Scrap child trust funds, says Carl Emmerson, deputy director of the Institute for Fiscal Studies. The analysis, from a widely respected think-tank, is that the scheme’s cost is small, but not insignificant. Emmerson floats the idea of ending the payments – two of £250 so far, more to low-income families. Parents save or invest the money on behalf of a child, who can use the money at age 18.
Emmerson’s argument is that the trust funds do two things. They give 18 year olds money they otherwise wouldn’t have. And they provide a chance for learning about savings and investments – a practical form of financial education.
On the second point, he says let schools take on the financial education.
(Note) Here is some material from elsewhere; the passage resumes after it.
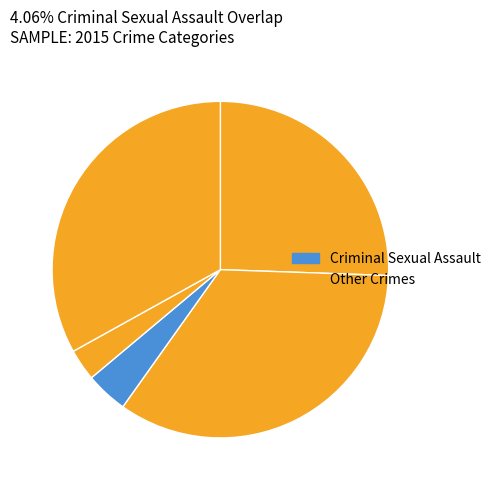

How many slices are in this pie chart?

5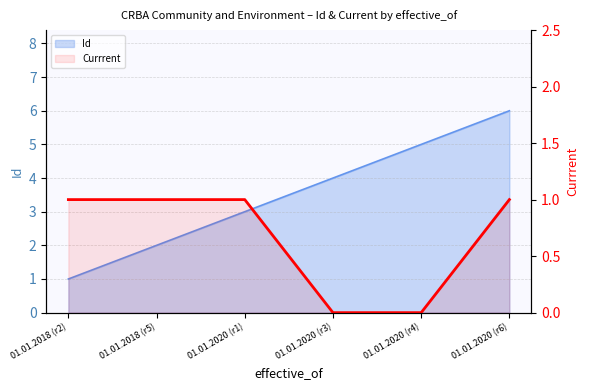

True or false: the data has more than 0 interior local peaks.

False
And on the first, he accepts that scrapping the scheme would leave 18 year olds worse off. He could hardly deny it. But he suggests that the cuts in public expenditure needed in the government’s spending plans would leave them worse off in other areas during their childhood. Cuts to tax credits or to pre-school education could reduce their quality of life and future life chances more than scrapping the child trust fund would.
It’s an argument. It seems to be popular with the press, who never really liked the idea of giving young people money. And it’s certainly going to be a serious issue as the public expenditure cuts start to become real and hard choices have to be made.
Some points:
- Schools are hopeless at financial education. Trying to improve any organisation’s performance from truly appalling to averagely mediocre is not a sound use of resources. Even if that minimal improvement could be achieved, which for schools is doubtful.
- In any case, the trust funds improve parents’ financial education – which schools could not do. Since young people gain a large proportion of their knowledge and understanding from their families, it is not wise to cut it.
- How is a young person from a low income family supposed to take an interest in learning about savings vehicles if there is no prospect of having any money to save? What would be the point?
- Yes, there are any number of ways that public money could be spent on adults – tax credits and pre-school learning – that might advantage children and young people indirectly. But none is any kind of substitute for having your own cash to determine what to do with.
It is deeply depressing that, when budgets get tight, the one small measure that gave money directly to young people, under their control and their choice, is the first to be considered for ditching.
Here’s the figures in perspective. The savings needed in the spending plans are estimated at £26 billion. Scrapping the child trust fund could save £0.5 billion. That’s less than two per cent of the target. But the loss to someone born today, of £500 that they might have had aged 18 will be total – 100 per cent. It’s not a proportionate share of the cuts.